A White woman gave a long speech about how she was free of all prejudice. Then she looked at a Black woman and said, “For example, I don’t see you as Black.”

“What do you see me as?” asked the Black woman.

“I just see you as Lakisha.”

“And if you had to describe my physical appearance, what would you say?”

“Well,” said the White woman, “I’d say you were medium height, middle-age, with very curly hair.”

“You wouldn’t mention my brown skin?” asked Lakisha.

“Heavens no!”

“Why not?”

“Because that would mean you were . . . “ And that’s where she stopped talking.

Lakisha finally said, “If you don’t see me as Black, then you don’t see me at all.”

Conversation #2

White woman: “I don’t like all this emphasis on differences. We’ll never get past racism if we put so much focus on that. We should be talking about all the ways we’re the same.” Then, looking at the Black woman seated next to her, she said, “You and I are more alike than different. When I look at you, I see another human being. I don’t see you as Black.”

Black woman: “What do you mean by that?”

White woman: “Just what I said — you and I are alike.”

Black woman: “You mean I’m like you?”

Ww: “Yes! Exactly!”

Bw: “So how do I get other White people to treat me the same way they treat you?”

Ww: “Well . . . it’s just that . . . “

Bw: “Or do you mean you’re like me?

Ww: “Not that so much . . . “

Bw: “Why not? Why doesn’t it work both ways?”

And that’s where the conversation ended, because the White woman started crying.

Conversation #3

Susan, who’s White, said to Alan, whom she’s known for many years, “To me, you’re just my friend Alan. I forget that you’re Black all the time.”

Alan said, “What about all these incidents we just been discussing — things that happen to me on a daily basis because I’m Black. Do you forget that too?”

“Oh no, of course I don’t,” said Susan.

“Why do you think I experience racism constantly?” he asked.

“Well, because you’re Black,” she answered. Then, “Okay, I get your point. I guess I can see you as Black, but I don’t have to like it.”

“I love being Black,” said Alan.

End of conversation.

Do you see how problematic this is?

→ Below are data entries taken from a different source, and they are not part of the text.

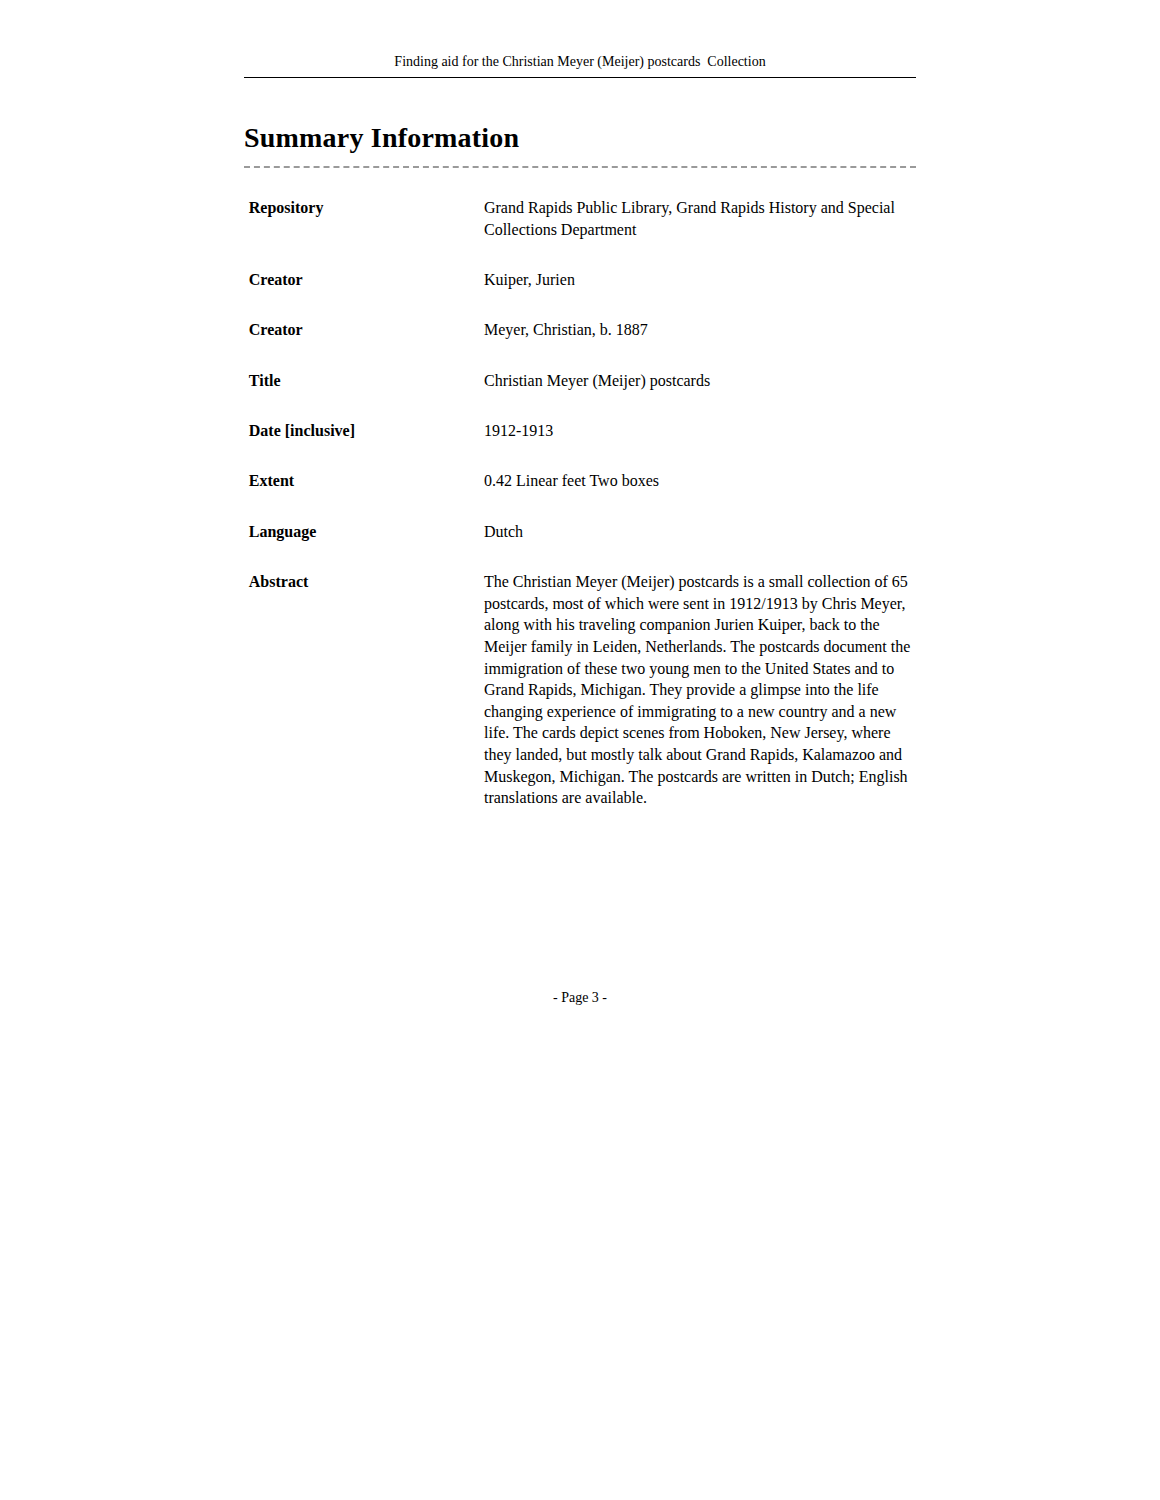Finding aid for the Christian Meyer (Meijer) postcards Collection
Summary Information
| Repository | Grand Rapids Public Library, Grand Rapids History and Special Collections Department |
| Creator | Kuiper, Jurien |
| Creator | Meyer, Christian, b. 1887 |
| Title | Christian Meyer (Meijer) postcards |
| Date [inclusive] | 1912-1913 |
| Extent | 0.42 Linear feet Two boxes |
| Language | Dutch |
| Abstract | The Christian Meyer (Meijer) postcards is a small collection of 65 postcards, most of which were sent in 1912/1913 by Chris Meyer, along with his traveling companion Jurien Kuiper, back to the Meijer family in Leiden, Netherlands. The postcards document the immigration of these two young men to the United States and to Grand Rapids, Michigan. They provide a glimpse into the life changing experience of immigrating to a new country and a new life. The cards depict scenes from Hoboken, New Jersey, where they landed, but mostly talk about Grand Rapids, Kalamazoo and Muskegon, Michigan. The postcards are written in Dutch; English translations are available. |
- Page 3 -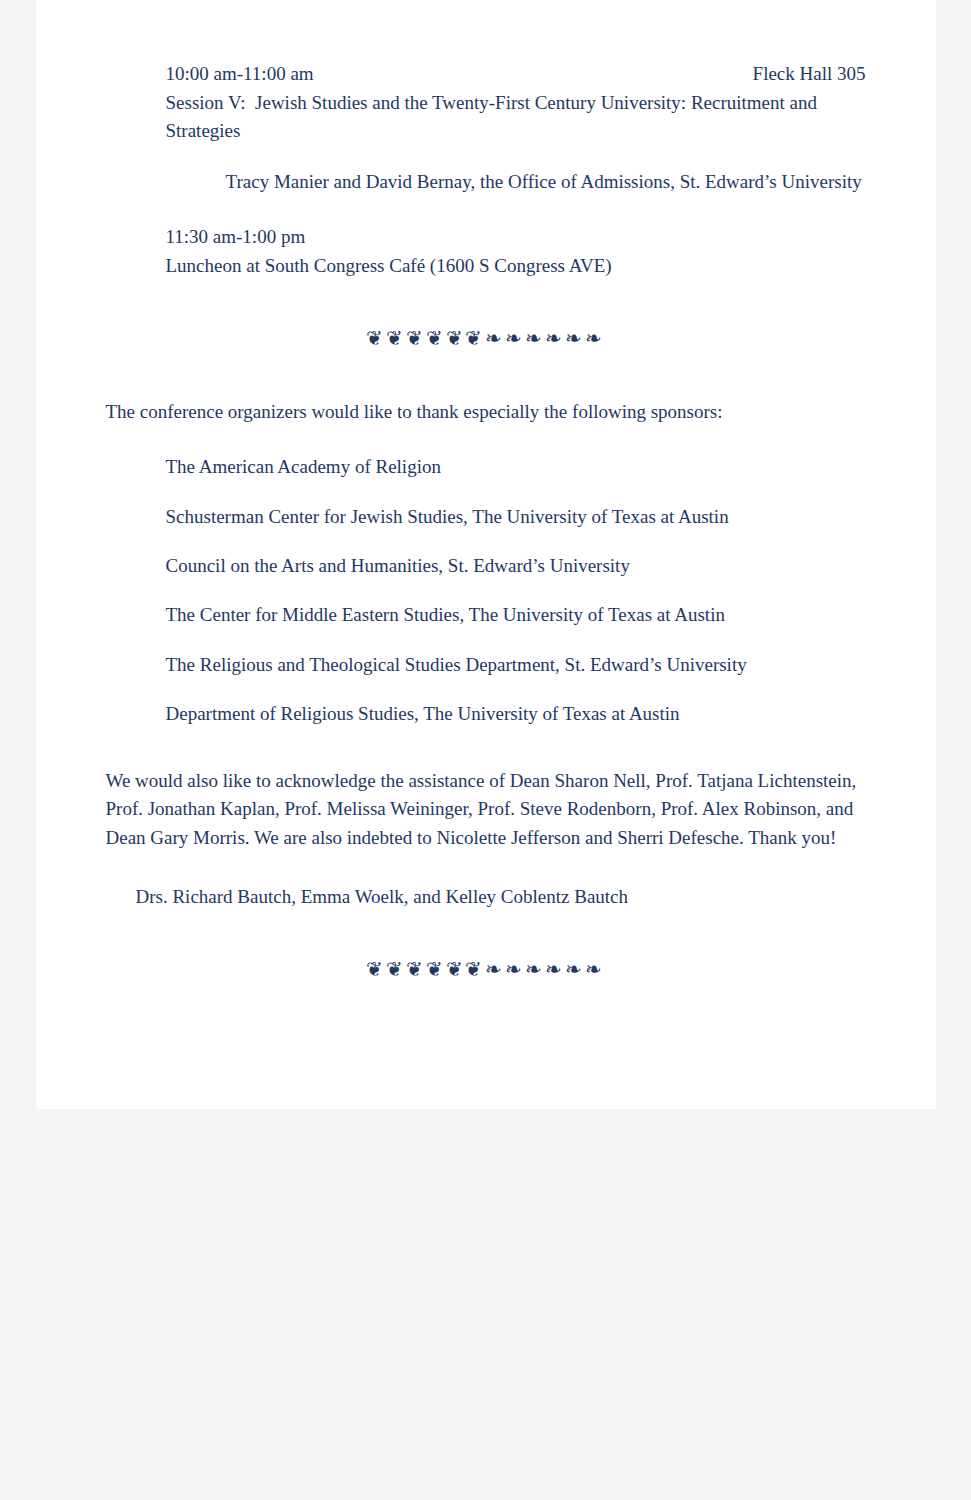10:00 am-11:00 am Fleck Hall 305
Session V: Jewish Studies and the Twenty-First Century University: Recruitment and Strategies
Tracy Manier and David Bernay, the Office of Admissions, St. Edward’s University
11:30 am-1:00 pm
Luncheon at South Congress Café (1600 S Congress AVE)
❦❦❦❦❦❦❧❧❧❧❧❧
The conference organizers would like to thank especially the following sponsors:
The American Academy of Religion
Schusterman Center for Jewish Studies, The University of Texas at Austin
Council on the Arts and Humanities, St. Edward’s University
The Center for Middle Eastern Studies, The University of Texas at Austin
The Religious and Theological Studies Department, St. Edward’s University
Department of Religious Studies, The University of Texas at Austin
We would also like to acknowledge the assistance of Dean Sharon Nell, Prof. Tatjana Lichtenstein, Prof. Jonathan Kaplan, Prof. Melissa Weininger, Prof. Steve Rodenborn, Prof. Alex Robinson, and Dean Gary Morris. We are also indebted to Nicolette Jefferson and Sherri Defesche. Thank you!
Drs. Richard Bautch, Emma Woelk, and Kelley Coblentz Bautch
❦❦❦❦❦❦❧❧❧❧❧❧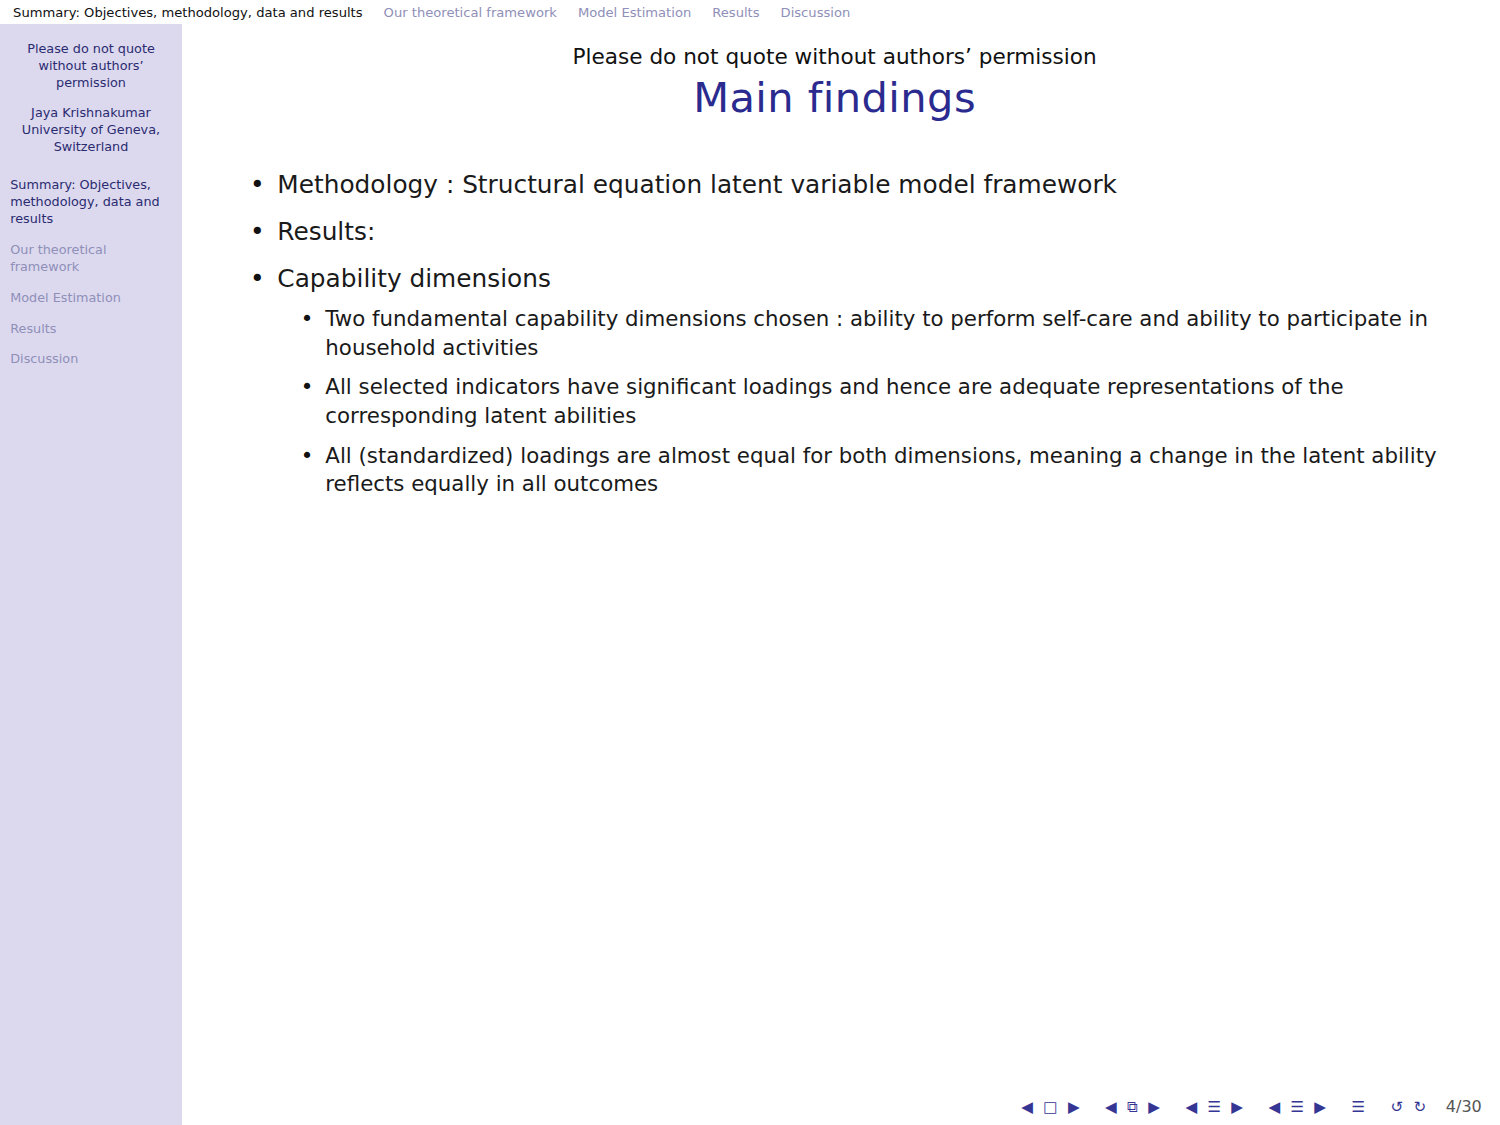Summary: Objectives, methodology, data and results Our theoretical framework Model Estimation Results Discussion
Please do not quote without authors’ permission
Jaya Krishnakumar
University of Geneva, Switzerland
Summary: Objectives, methodology, data and results
Our theoretical framework
Model Estimation
Results
Discussion
Please do not quote without authors’ permission
Main findings
Methodology : Structural equation latent variable model framework
Results:
Capability dimensions
Two fundamental capability dimensions chosen : ability to perform self-care and ability to participate in household activities
All selected indicators have significant loadings and hence are adequate representations of the corresponding latent abilities
All (standardized) loadings are almost equal for both dimensions, meaning a change in the latent ability reflects equally in all outcomes
◀ □ ▶ ◀ ⧉ ▶ ◀ ☰ ▶ ◀ ☰ ▶ ☰ ↺ ↻ 4/30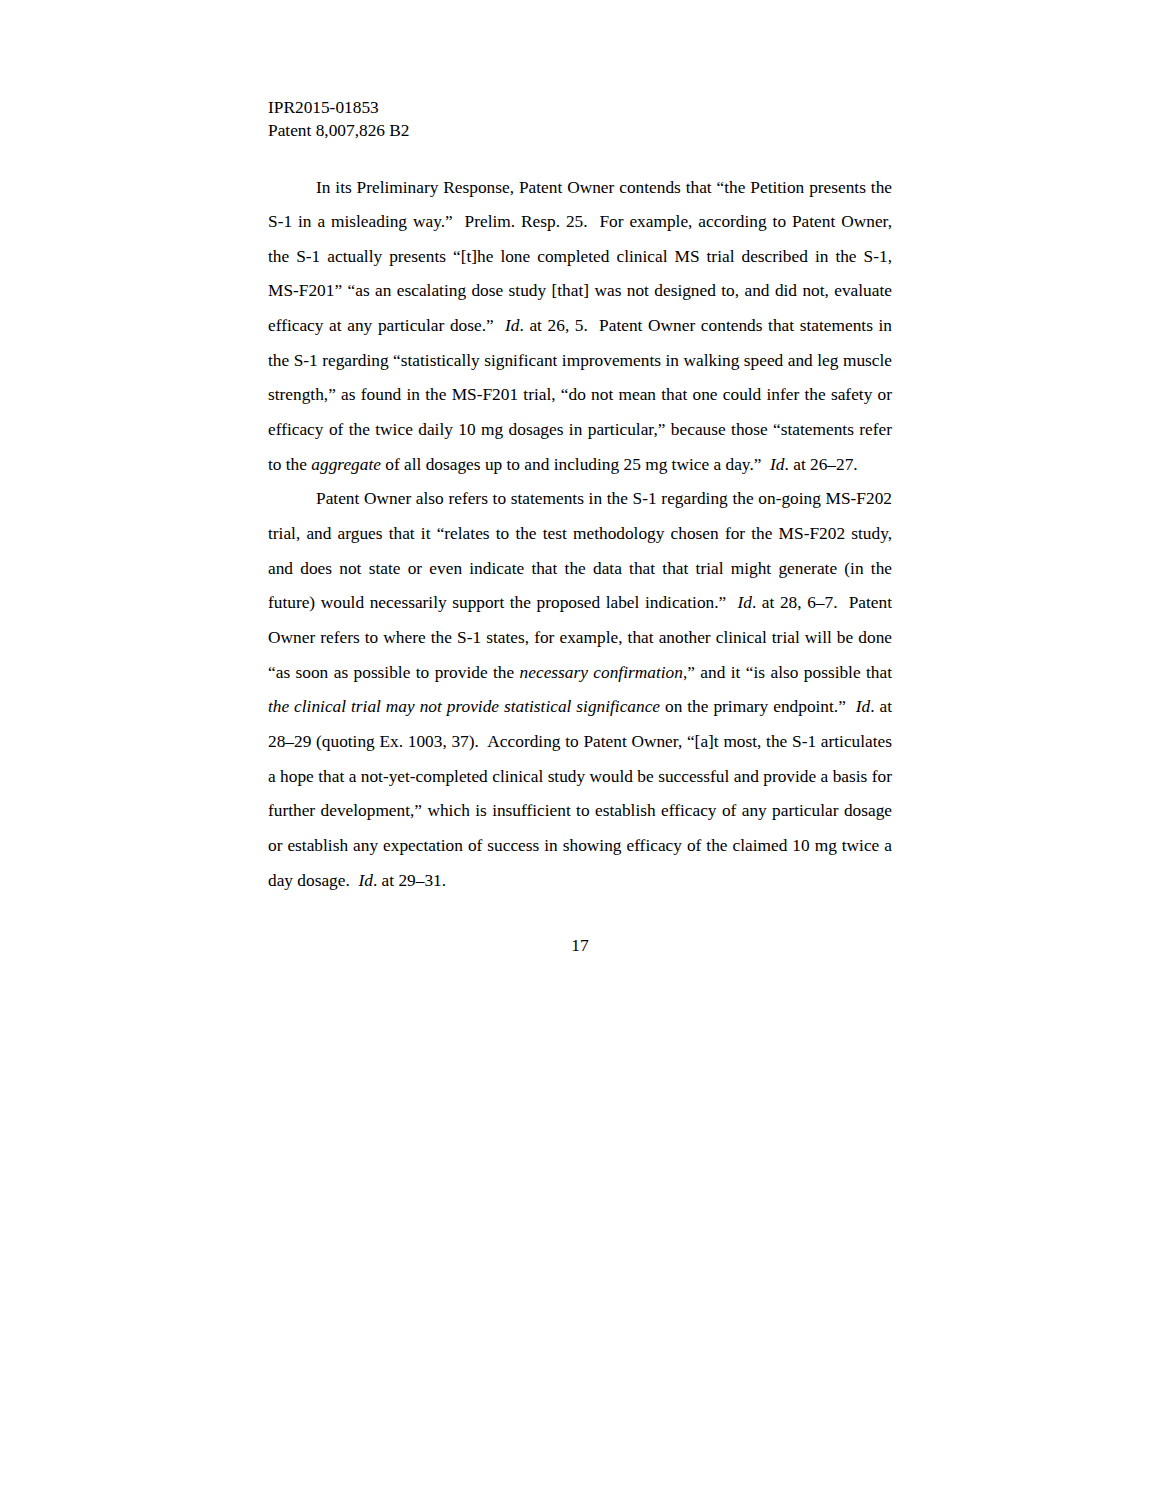IPR2015-01853
Patent 8,007,826 B2
In its Preliminary Response, Patent Owner contends that “the Petition presents the S-1 in a misleading way.” Prelim. Resp. 25. For example, according to Patent Owner, the S-1 actually presents “[t]he lone completed clinical MS trial described in the S-1, MS-F201” “as an escalating dose study [that] was not designed to, and did not, evaluate efficacy at any particular dose.” Id. at 26, 5. Patent Owner contends that statements in the S-1 regarding “statistically significant improvements in walking speed and leg muscle strength,” as found in the MS-F201 trial, “do not mean that one could infer the safety or efficacy of the twice daily 10 mg dosages in particular,” because those “statements refer to the aggregate of all dosages up to and including 25 mg twice a day.” Id. at 26–27.
Patent Owner also refers to statements in the S-1 regarding the on-going MS-F202 trial, and argues that it “relates to the test methodology chosen for the MS-F202 study, and does not state or even indicate that the data that that trial might generate (in the future) would necessarily support the proposed label indication.” Id. at 28, 6–7. Patent Owner refers to where the S-1 states, for example, that another clinical trial will be done “as soon as possible to provide the necessary confirmation,” and it “is also possible that the clinical trial may not provide statistical significance on the primary endpoint.” Id. at 28–29 (quoting Ex. 1003, 37). According to Patent Owner, “[a]t most, the S-1 articulates a hope that a not-yet-completed clinical study would be successful and provide a basis for further development,” which is insufficient to establish efficacy of any particular dosage or establish any expectation of success in showing efficacy of the claimed 10 mg twice a day dosage. Id. at 29–31.
17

No matter how we spin it, if we who are White aren’t able to see Black people in their full reality — not only the beauty of their color, but also their experiences — then we’re useless as allies. If we claim we want to do the work of dismantling racist systems and building just communities, we have to see everything.

Does “I don’t see you as White” mean the same thing?

In 1968, during my sophomore year in college, I had a Black roommate. She was from the South Side of Chicago and had been active in the Civil Rights Movement there. She and her friends held a Black Sisters gathering regularly in our dorm room to talk about the changes they wanted to see on campus and how they would go about making their demands.

I came from a 99.98% white suburb of Chicago, and I heard things in that dorm room I’d never heard before. Often they were angry. They talked about Black Power and used unfamiliar words for White people. The first time this happened, I sat on the floor in the corner (my bed, desk, and chair were occupied by Black women) and tried not to look shocked.

During the second Black Sisters gathering, I asked, “Would you be more comfortable if I left the room? I can go study in the lounge.”

One student asked, “Are you uncomfortable with us?”

I said, “No, but I don’t know how you feel about having a White person listening to everything you’re saying.”

“You stay here,” she said. “We don’t think of you as White.”

I was not insulted; I was grateful. The education I received sitting with those powerful young women has served me throughout my life. Some of the things they said were really difficult to hear, so I got to practice facing my fragility. When I said something stupid — which happened quite often — one of them would say, “Well that was stupid.” If I talked too much, they told me to shut up and listen. It was a tough start to my race education, but I wouldn’t change anything. They were among my first teachers and I honor them.

I would love to hear about your experiences. Have you said dumb things in a conversation about race? What happened? What did you learn?